SOURCE PASSAGE
........
In the figure above, points A, B, C, D, and E are evenly spaced along the number line. If E = 9^13 and C = 9^11, what is the distance from point A to point D?

A. 9^3 B. 9^9 C. (120)(9^9) D. 9^11 E. (120)(9^11)

The distance between E and C is \(9^{13}-9^{11}=9^{11}*(9^2-1)=80*9^{11}\);

The distance between A and D is 1.5 times the distance between C and E, thus it equal to \(120*9^{11}\)

Answer: E.

Similar question to practice:

Quote:

The integers A, B, C, and D shown on the number line above are all equally spaced. If C and D are equal to 5^12 and 5^13, respectively, what is the value of A?

The distance between A and D is 1.5 times the distance between C and E, thus it equal to \(120*9^{11}\)- I have not understood, can you explain the logic?

In the figure above, points A, B, C, D, and E are evenly spaced along the number line. If E = 9^13 and C = 9^11, what is the distance from point A to point D?

A. 9^3 B. 9^9 C. (120)(9^9) D. 9^11 E. (120)(9^11)

The distance between E and C is \(9^{13}-9^{11}=9^{11}*(9^2-1)=80*9^{11}\);

The distance between A and D is 1.5 times the distance between C and E, thus it equal to \(120*9^{11}\)
........
DATA SUPPLIED
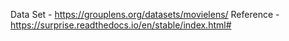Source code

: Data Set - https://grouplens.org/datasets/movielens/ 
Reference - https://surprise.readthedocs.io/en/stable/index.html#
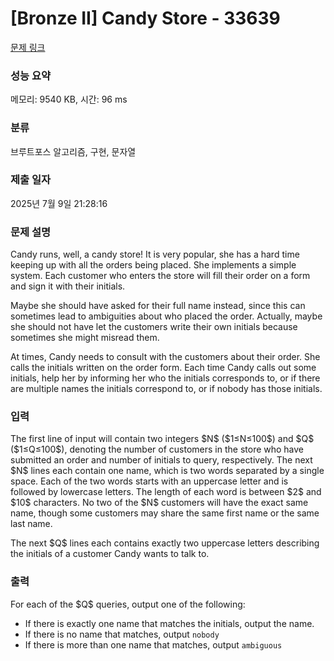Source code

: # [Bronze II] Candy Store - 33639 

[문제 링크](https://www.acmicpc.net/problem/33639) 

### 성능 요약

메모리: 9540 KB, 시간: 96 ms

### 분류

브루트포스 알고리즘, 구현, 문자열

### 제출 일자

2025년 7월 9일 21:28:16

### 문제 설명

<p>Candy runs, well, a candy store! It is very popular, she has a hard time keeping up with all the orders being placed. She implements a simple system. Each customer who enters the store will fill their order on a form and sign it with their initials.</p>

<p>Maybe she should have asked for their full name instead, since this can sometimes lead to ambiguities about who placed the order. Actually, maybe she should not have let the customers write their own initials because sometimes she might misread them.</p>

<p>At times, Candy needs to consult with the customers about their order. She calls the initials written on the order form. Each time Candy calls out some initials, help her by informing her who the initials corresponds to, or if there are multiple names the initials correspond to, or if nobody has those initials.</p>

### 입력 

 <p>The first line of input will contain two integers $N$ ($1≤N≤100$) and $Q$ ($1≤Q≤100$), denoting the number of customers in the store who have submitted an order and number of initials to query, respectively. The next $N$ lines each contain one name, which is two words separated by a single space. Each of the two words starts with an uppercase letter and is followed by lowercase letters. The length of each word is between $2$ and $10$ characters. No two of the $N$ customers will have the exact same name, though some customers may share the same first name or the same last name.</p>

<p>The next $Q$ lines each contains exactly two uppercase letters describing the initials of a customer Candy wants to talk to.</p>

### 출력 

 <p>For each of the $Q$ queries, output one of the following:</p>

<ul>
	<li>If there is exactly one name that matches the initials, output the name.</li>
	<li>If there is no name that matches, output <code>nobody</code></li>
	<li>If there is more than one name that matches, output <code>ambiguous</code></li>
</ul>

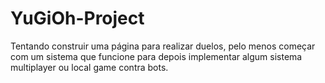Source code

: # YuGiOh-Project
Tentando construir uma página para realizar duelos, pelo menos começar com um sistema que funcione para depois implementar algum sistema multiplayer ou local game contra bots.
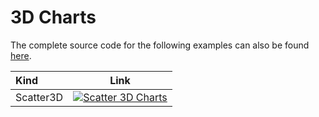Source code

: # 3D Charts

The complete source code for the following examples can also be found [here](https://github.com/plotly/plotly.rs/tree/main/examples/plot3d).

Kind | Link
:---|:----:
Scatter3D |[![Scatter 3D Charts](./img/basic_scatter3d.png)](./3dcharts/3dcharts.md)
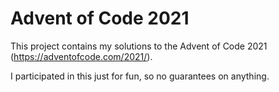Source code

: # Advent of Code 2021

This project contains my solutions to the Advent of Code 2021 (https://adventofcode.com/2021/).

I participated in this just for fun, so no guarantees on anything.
........
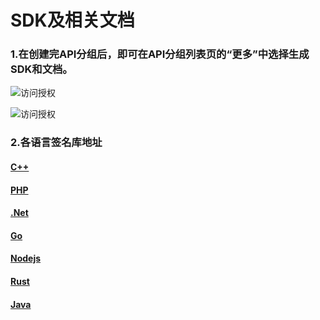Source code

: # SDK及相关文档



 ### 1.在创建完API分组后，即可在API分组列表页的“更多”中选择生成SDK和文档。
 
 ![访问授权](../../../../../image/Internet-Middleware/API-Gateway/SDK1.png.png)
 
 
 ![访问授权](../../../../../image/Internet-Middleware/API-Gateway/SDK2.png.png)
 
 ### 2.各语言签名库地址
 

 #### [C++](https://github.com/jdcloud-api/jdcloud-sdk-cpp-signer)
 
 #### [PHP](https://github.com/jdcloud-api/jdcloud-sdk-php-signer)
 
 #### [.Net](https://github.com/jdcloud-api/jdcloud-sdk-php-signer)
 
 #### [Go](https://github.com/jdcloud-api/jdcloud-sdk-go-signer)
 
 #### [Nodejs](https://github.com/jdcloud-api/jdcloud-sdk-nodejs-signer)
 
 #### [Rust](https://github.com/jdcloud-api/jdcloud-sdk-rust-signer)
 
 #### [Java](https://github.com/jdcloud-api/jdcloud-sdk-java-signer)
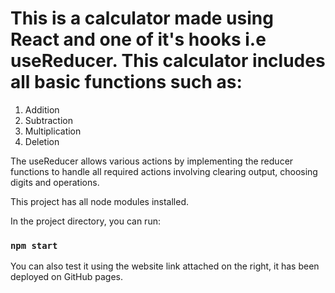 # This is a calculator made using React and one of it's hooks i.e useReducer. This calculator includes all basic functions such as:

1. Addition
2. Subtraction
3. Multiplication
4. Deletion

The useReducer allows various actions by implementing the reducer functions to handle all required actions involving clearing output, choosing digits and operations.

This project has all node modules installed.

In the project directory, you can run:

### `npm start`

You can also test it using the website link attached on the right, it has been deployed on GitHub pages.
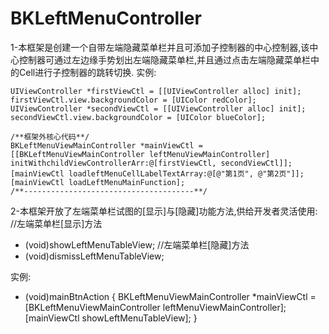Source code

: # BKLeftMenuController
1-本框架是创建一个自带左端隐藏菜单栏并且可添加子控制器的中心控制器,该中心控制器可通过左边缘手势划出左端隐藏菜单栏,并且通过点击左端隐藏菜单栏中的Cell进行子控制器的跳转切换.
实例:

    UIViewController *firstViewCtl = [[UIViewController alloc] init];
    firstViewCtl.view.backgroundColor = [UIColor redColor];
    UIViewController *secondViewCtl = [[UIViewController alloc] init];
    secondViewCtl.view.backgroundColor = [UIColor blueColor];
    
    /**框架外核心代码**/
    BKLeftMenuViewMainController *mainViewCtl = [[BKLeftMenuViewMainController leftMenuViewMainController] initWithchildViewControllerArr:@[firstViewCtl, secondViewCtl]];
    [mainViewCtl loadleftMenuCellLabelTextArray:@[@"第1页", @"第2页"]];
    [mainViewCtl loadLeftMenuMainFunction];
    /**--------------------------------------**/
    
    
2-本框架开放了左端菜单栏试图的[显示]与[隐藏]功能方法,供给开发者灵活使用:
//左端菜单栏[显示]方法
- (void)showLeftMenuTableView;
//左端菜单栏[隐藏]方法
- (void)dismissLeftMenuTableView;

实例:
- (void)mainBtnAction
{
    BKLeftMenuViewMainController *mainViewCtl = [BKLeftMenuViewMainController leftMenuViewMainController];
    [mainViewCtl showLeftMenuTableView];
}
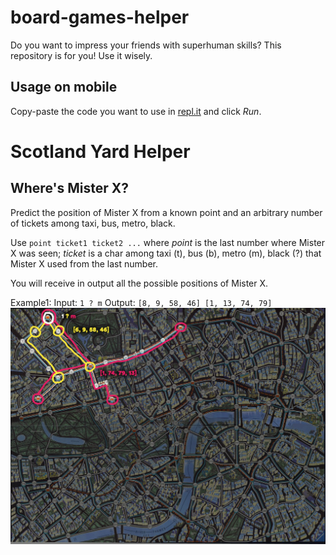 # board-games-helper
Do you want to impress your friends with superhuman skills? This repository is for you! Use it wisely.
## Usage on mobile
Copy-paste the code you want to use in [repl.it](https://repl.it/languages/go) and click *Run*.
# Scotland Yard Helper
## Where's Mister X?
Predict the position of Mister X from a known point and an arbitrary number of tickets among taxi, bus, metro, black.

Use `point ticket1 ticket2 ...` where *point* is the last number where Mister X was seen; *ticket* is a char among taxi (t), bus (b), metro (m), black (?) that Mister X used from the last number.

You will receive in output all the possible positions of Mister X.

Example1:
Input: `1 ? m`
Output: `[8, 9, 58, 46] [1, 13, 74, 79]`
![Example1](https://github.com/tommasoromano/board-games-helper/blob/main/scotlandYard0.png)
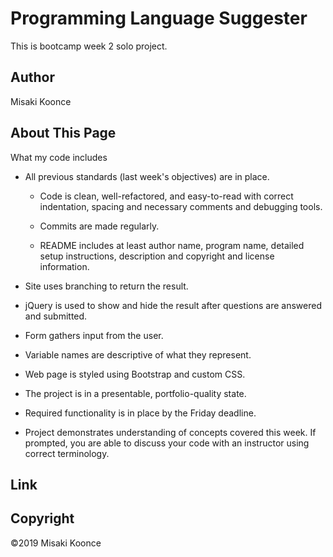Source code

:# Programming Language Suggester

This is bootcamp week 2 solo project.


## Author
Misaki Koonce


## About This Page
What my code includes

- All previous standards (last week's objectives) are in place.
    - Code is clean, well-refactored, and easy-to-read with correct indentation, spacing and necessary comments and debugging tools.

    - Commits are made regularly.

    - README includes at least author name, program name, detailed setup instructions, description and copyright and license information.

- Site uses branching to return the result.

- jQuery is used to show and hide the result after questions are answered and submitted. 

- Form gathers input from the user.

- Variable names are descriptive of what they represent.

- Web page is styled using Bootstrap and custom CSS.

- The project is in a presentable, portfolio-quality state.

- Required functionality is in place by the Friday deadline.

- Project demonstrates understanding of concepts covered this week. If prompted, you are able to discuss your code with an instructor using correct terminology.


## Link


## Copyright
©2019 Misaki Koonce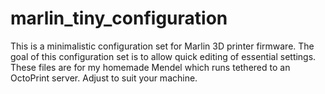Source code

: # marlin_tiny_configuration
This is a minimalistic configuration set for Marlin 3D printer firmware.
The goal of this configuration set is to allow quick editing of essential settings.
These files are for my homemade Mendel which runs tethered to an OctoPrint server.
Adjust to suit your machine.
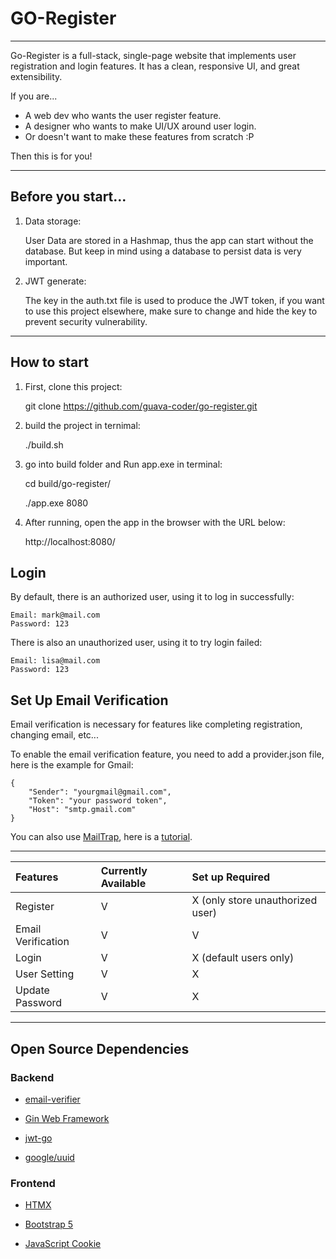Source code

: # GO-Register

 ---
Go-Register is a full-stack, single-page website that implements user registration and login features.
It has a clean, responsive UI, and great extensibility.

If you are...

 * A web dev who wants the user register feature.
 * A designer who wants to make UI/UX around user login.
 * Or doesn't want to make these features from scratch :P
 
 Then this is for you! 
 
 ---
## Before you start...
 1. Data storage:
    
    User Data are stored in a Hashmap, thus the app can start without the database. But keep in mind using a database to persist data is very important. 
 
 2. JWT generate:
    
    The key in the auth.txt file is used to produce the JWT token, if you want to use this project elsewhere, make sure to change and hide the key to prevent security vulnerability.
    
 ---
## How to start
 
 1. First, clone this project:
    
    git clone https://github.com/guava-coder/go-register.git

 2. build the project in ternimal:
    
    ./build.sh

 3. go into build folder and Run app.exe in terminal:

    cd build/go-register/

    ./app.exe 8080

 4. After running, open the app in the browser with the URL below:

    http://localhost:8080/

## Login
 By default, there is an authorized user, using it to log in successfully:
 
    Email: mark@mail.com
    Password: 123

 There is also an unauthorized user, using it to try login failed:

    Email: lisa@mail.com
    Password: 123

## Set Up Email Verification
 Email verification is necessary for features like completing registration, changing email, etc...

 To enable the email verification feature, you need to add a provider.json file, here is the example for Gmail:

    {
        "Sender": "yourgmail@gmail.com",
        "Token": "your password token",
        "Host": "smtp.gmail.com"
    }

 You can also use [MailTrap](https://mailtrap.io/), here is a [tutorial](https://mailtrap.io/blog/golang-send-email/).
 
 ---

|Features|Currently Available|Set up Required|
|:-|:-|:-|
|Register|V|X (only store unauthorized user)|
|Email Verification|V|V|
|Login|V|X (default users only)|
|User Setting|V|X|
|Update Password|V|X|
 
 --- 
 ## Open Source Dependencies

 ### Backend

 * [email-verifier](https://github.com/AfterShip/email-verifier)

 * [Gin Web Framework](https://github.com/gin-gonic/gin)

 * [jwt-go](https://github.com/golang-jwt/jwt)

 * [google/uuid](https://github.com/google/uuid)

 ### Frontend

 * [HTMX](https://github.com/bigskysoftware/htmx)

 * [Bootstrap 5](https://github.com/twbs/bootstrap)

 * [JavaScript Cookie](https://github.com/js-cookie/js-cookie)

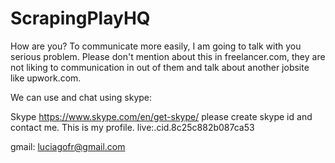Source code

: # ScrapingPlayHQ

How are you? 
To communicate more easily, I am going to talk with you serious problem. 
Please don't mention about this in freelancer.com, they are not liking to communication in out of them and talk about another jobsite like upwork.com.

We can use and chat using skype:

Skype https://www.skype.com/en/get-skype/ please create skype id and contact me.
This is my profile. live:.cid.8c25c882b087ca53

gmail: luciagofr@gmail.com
........
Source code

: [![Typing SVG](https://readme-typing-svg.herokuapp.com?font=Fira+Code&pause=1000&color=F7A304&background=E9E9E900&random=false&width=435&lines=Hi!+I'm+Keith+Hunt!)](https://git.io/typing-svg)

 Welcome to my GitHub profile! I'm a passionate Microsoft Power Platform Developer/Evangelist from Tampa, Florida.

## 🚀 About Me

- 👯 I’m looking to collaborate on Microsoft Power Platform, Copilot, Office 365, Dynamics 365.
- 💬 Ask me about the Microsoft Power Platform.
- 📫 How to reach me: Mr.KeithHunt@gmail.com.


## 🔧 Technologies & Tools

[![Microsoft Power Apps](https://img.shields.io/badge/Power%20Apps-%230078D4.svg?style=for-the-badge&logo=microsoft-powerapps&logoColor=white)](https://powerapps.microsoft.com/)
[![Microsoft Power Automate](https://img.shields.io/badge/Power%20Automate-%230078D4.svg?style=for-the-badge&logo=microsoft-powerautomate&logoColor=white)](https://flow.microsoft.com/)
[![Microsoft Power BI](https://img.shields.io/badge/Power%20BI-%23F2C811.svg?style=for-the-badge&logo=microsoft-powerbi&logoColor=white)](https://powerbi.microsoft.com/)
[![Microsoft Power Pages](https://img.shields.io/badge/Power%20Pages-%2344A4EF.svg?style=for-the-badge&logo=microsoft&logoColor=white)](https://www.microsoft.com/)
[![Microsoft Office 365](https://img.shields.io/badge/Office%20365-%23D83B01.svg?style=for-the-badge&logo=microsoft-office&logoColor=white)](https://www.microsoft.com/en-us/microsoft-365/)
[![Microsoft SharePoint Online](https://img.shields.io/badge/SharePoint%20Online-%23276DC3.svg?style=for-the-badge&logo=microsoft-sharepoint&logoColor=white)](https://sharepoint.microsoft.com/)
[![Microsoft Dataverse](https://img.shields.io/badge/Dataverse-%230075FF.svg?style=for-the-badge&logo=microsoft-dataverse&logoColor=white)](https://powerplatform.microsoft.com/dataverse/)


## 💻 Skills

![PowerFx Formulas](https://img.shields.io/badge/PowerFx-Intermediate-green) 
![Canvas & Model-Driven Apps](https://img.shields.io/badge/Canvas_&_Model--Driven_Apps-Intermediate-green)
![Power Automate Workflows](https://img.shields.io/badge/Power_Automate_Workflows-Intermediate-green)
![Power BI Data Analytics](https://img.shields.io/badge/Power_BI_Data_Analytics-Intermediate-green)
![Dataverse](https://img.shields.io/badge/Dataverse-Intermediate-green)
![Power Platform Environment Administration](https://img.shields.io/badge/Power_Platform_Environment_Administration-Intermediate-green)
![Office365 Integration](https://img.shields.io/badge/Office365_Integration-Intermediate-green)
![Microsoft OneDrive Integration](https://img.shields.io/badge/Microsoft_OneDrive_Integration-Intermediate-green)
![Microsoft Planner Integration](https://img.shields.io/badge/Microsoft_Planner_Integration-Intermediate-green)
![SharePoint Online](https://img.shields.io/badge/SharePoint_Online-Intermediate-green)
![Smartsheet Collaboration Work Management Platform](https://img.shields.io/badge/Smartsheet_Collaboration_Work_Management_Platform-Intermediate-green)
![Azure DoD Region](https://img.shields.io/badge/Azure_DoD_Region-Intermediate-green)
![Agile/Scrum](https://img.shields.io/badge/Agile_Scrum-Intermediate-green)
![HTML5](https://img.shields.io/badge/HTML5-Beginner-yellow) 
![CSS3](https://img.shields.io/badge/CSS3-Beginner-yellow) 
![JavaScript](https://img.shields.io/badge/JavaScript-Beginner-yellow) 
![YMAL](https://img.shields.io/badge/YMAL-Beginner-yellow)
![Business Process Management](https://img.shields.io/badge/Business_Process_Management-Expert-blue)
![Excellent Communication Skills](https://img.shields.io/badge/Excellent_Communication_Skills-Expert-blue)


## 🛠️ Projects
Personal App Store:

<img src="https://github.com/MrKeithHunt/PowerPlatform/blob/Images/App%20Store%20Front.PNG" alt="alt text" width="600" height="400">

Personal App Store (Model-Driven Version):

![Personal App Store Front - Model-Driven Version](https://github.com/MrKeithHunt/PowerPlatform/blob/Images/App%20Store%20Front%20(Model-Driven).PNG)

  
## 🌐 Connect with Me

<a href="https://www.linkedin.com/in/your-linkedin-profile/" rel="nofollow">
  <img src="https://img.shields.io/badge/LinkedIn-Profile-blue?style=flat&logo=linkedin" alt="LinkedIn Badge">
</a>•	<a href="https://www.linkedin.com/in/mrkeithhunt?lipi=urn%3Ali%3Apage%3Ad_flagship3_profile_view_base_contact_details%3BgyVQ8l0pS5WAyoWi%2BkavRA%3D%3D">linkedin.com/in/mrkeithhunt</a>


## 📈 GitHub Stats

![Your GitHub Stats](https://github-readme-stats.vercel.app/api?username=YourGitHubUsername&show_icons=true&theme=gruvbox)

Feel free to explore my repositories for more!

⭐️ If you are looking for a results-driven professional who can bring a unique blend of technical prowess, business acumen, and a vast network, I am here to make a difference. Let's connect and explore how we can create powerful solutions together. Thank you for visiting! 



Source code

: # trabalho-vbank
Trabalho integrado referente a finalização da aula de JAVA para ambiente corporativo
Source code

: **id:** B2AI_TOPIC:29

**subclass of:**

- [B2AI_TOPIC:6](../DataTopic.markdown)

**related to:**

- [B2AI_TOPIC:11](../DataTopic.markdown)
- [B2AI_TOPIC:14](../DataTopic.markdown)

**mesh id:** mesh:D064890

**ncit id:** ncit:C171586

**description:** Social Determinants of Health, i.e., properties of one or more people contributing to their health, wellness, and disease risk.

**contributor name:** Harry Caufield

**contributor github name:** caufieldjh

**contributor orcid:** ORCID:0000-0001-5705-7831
........
TASK BRIEF
Answer these questions about the number line thread:
1. What is the distance between E and C, written as a multiple of 9^11?
2. Which answer choice does the thread give as correct?
3. In the practice question, which points are equal to 5^12 and 5^13?

SOLUTION FOR THIS EXERCISE
1. 80*9^11
2. E, which is (120)(9^11)
3. C is equal to 5^12, and D is equal to 5^13.